Edelweiss MF’s Trideep Bhattacharya on how to rebalance asset allocation as stock market
As stock markets correct, Edelweiss AMC’s Trideep Bhattacharya, CIO-Equities, in an interaction with Livemint advised that investors can look at increasing the equity allocation levels, depending on the risk-appetite and the existing asset allocation. Here are the edited experts:
If the Ukraine conflict prolongs, even if at a lower scale, what could be the impact on Indian equity markets? What risk-reward an investor should be aware of if investing at current levels?
From a stock-market perspective, while this event has a potential to cause market-panic, and the extent of damage depends on how the event unfolds, we draw comfort from the fact that equity markets have had a long history of digesting such geo-political events within months and focus on fundamentals there-after. Moreover, we have been expecting 2022 to be a tale of two halves:
In first half, we expect markets to digest the pace of policy normalisation, geo-political events, stickiness of inflation along with omicron issue and hence, would expect it to be volatile.

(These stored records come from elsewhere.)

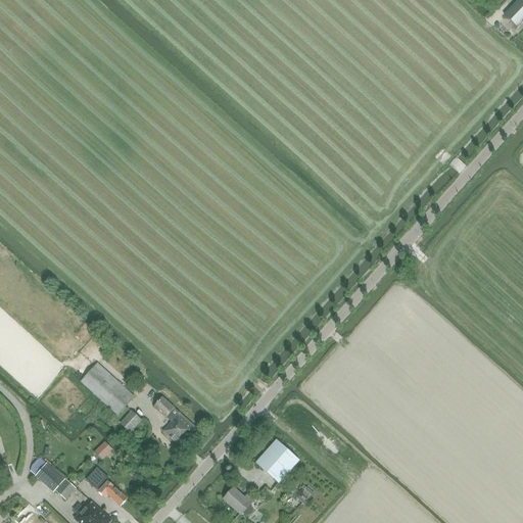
[(518,28),(522,21),(522,0),(518,0),(504,15),(518,28)]
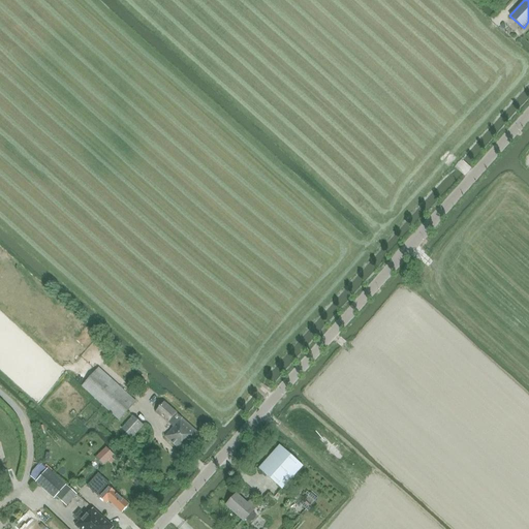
[(82,386),(119,421),(128,410),(136,402),(99,368),(82,386)]
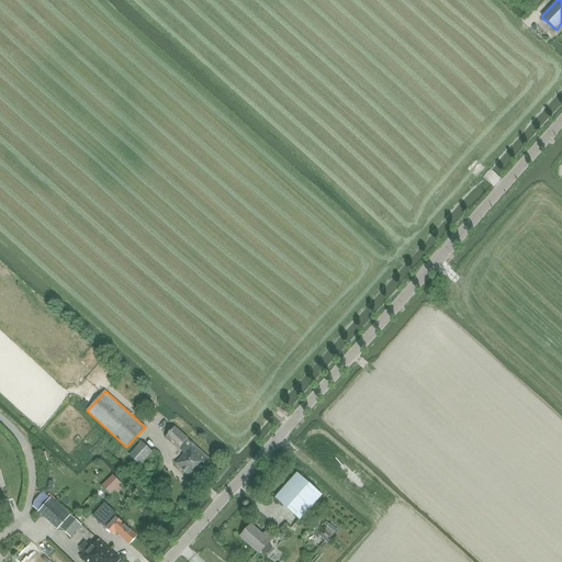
[(175,428),(166,438),(184,454),(176,464),(192,479),(197,473),(199,474),(212,460),(175,428)]
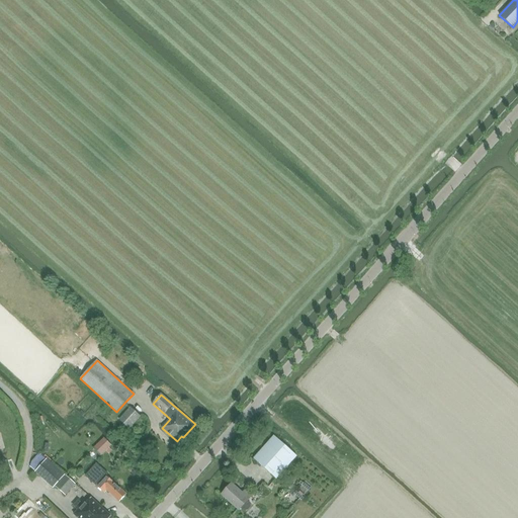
[(140,416),(131,408),(119,421),(128,429),(140,416)]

In second half, we expect markets to respond to earnings direction, as the economic recovery unfolds. Overall, we are constructive on equities in 2022 but prepared for higher volatility in 1H2022. Hence, our advise to investors has been to invest in Indian equities in tranches in 1H2022 rather than in one go. We continue to recommend the same.
What kind of equity funds do you suggest for investors with a lower appetite for risk at the current juncture?
For investors with lower risk appetite, amongst equity funds, we would recommend a flexi-cap fund or a Large & Mid-cap Fund in current circumstances. However, the medium-term asset allocation of the investor should also be kept in mind in this process.
Should an investor rebalance his asset allocation to take advantage of the market correction?
As equity markets correct, we would advise increasing the equity allocation levels, depending on the risk-appetite of the investor and his existing asset allocation.
Commodity prices are surging as the Ukraine crisis stretches into second week. What risk-reward an investor should keep in mind if taking an exposure to commodities/commodity stocks at current levels?
While most of the commodity prices have flared up in recent times, driven by geo-political events etc., we expect them to be transient in nature and hence, expect the commodity prices to settle over the next 3-6 months, as we watch the developments closely.
Do you expect the US Fed to reduce the pace of monetary tightening due to the Ukraine crisis?
In the light of the recent events, adjusting the pace of monetary tightening is certainly one of the levers that central bankers across the world have, to prevent demand destruction, and loss in economic momentum. We reckon that central bankers are well aware of this, could use this potent tool if need be.
How long do you see the volatility to continue?
Apart from a potential resolution amongst Russia/Ukraine, we think an alternate source of gas/oil could act as a short-term fix for the surging commodity prices in our view, thus causing relief to equity markets.